A global Reuters survey of nearly 500 economists taken this month also concluded recent rising inflation in key economies around the world would be transitory.
The global economy is now forecast to expand a sizzling 6% this year, which would be its fastest in nearly half a century, followed by a still-robust 4.5% in 2022. Both were marginal increases from the April poll.
Slightly more than half the 48 economies polled on each quarter were upgraded for both years.
But a surge in the latest variant of the virus, which has kept the delayed Tokyo 2020 Olympics an event without spectators, is a reminder vaccinations may have improved but the pandemic has not gone away.
"In recent weeks, financial markets have caught up to the idea that the COVID crisis is not entirely over. The delta variant adds to the challenge, raising the number of cases and the threshold for herd immunity," said Ethan Harris, global economist at Bank of America Securities.
"Overall, we see the delta surge as a moderate headwind to global growth, but as new information comes in, we can be persuaded otherwise."
Financial markets are on edge ahead of the U.S. Federal Reserve's (Fed) meeting this week, where policymakers are grappling with increased coronavirus infections and a disrupted global supply chain that could induce more price pressures.
As for risks to the global economy, nearly 80% of economists, or 160 of 202 responding to an extra question, said the biggest was a spread of new coronavirus variants.
Over 70% of economists, or 152 of 209, said the current uptrend in global inflation was transitory.
But respondents upgraded their 2021 inflation forecasts for 35 of 48 economies polled on and 31 of them for next year. At the same time, there were 29 economies with growth upgrades for this year and 26 for next, suggesting some price stickiness.
"What makes market pricing in the U.S. more instructive is that they clearly rate the (Fed's) policy willingness to look through higher inflation as being credible.
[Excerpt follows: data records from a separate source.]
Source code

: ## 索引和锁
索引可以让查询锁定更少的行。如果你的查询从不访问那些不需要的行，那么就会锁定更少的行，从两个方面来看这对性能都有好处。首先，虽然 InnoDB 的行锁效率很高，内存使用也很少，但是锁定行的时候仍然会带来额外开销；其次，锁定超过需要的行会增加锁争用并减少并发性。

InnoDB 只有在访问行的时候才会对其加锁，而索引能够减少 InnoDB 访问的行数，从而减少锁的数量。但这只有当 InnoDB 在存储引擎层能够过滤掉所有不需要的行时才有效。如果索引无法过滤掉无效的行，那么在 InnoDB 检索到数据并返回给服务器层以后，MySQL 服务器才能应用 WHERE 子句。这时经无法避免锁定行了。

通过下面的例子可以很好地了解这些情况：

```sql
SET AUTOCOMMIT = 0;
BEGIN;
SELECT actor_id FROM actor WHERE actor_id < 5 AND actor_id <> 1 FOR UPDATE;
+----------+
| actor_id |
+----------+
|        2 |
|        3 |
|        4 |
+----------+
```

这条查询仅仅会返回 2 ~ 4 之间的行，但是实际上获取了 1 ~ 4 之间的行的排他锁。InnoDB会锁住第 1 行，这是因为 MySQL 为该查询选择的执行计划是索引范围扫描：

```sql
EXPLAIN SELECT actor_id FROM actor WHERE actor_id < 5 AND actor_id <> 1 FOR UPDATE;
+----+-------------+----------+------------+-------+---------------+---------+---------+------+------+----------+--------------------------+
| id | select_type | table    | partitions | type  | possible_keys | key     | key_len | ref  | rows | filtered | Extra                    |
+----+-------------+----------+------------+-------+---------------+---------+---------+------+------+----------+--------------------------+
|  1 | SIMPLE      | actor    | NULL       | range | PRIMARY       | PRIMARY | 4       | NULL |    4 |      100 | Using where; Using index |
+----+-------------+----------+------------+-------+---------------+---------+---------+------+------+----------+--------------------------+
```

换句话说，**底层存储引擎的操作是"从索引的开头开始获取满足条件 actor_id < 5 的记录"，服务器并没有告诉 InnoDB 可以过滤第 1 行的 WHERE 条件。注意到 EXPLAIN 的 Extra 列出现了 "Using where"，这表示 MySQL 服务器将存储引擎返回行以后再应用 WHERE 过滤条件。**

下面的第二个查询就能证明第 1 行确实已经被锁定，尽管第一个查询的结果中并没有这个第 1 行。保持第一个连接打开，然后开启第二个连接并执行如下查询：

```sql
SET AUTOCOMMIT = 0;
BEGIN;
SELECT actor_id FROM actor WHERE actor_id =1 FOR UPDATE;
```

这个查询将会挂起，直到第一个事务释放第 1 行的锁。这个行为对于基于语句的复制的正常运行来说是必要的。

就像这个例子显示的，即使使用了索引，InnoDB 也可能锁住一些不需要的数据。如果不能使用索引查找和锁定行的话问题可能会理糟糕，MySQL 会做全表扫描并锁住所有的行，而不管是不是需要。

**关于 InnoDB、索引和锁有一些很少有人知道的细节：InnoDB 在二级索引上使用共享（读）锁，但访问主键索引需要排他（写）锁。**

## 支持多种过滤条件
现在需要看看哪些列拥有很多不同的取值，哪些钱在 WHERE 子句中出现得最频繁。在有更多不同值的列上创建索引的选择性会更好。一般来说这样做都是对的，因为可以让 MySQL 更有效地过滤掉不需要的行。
This is at a time when U.S. inflation has surprised to the upside again, and is leading a spate of upside surprises across DMs and some EMs," said Christian Keller, head of economics research at Barclays.
While economists expected the Fed to end its bond-buying program by 2022-end, with a few more analysts now predicting a rate hike as early as next year, the Bank of Japan and the Bank of England (BoE) were predicted to keep policy unchanged through to the end of next year.
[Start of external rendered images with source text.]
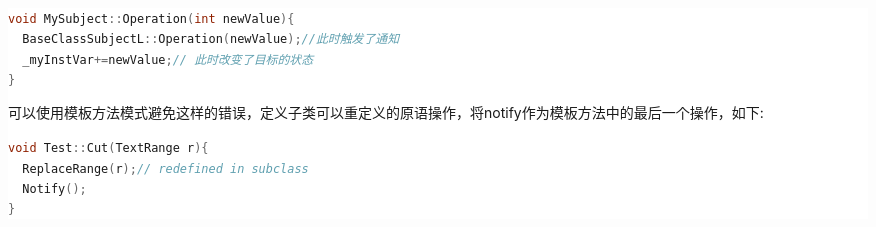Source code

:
 ```c++
void MySubject::Operation(int newValue){
  BaseClassSubjectL::Operation(newValue);//此时触发了通知
  _myInstVar+=newValue;// 此时改变了目标的状态
}
```
可以使用模板方法模式避免这样的错误，定义子类可以重定义的原语操作，将notify作为模板方法中的最后一个操作，如下:
```c++
void Test::Cut(TextRange r){
  ReplaceRange(r);// redefined in subclass
  Notify();
}
```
The European Central Bank (ECB), meanwhile, will start tapering its pandemic-related asset purchases sometime after its September meeting and stop buying them by the end of March.
While developed economies have handled the pandemic with massive vaccination drives, emerging ones are still dealing with shortages of doses.
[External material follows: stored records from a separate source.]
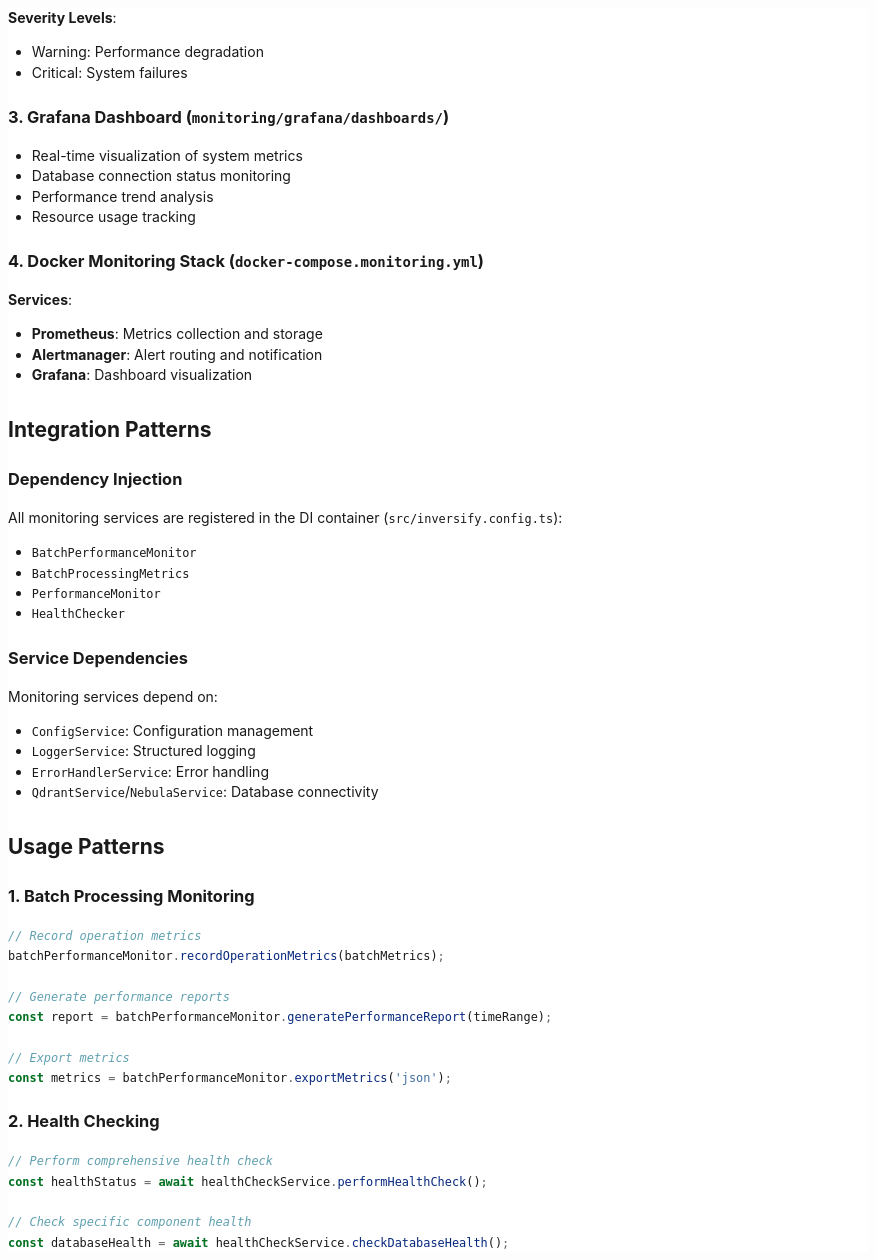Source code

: **Severity Levels**:
- Warning: Performance degradation
- Critical: System failures

### 3. **Grafana Dashboard** (`monitoring/grafana/dashboards/`)
- Real-time visualization of system metrics
- Database connection status monitoring
- Performance trend analysis
- Resource usage tracking

### 4. **Docker Monitoring Stack** (`docker-compose.monitoring.yml`)
**Services**:
- **Prometheus**: Metrics collection and storage
- **Alertmanager**: Alert routing and notification
- **Grafana**: Dashboard visualization

## Integration Patterns

### Dependency Injection
All monitoring services are registered in the DI container (`src/inversify.config.ts`):
- `BatchPerformanceMonitor`
- `BatchProcessingMetrics`
- `PerformanceMonitor`
- `HealthChecker`

### Service Dependencies
Monitoring services depend on:
- `ConfigService`: Configuration management
- `LoggerService`: Structured logging
- `ErrorHandlerService`: Error handling
- `QdrantService`/`NebulaService`: Database connectivity

## Usage Patterns

### 1. **Batch Processing Monitoring**
```typescript
// Record operation metrics
batchPerformanceMonitor.recordOperationMetrics(batchMetrics);

// Generate performance reports
const report = batchPerformanceMonitor.generatePerformanceReport(timeRange);

// Export metrics
const metrics = batchPerformanceMonitor.exportMetrics('json');
```

### 2. **Health Checking**
```typescript
// Perform comprehensive health check
const healthStatus = await healthCheckService.performHealthCheck();

// Check specific component health
const databaseHealth = await healthCheckService.checkDatabaseHealth();
```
"Vaccination remains the key," noted Vishwanath Tirupattur, strategist at Morgan Stanley. "Risks remain elevated in countries with low vaccine penetration, especially in South and South East Asia, Africa and other EM economies."
In China, the world's second-biggest economy, economic growth likely slowed sharply to 8.1% in the second quarter from a record 18.3% in January-March as new COVID-19 outbreaks have weighed on consumer spending.
Economists expected Australia's resource-heavy economy to take a hit this quarter from renewed lockdown restrictions and India's economic rebound was also predicted to lose momentum.
Brazil's economy was forecast to extend its "jobless recovery" after this year's inflation surge, while prospects for growth in Mexico looked brighter.
How labor markets recover or adapt effectively once government support schemes lapse will also be key in the coming months to both the growth and inflation outlook.
Jobless rates were broadly expected to remain above pre-COVID-19 levels in coming years, including in the United States where the pace of hiring has been very strong in recent months.
According to Michael Every, global strategist at Rabobank, "a weak, atomized global labour market acts as a huge structural headwind to sustained wage inflation, and thus to sustained inflation in general."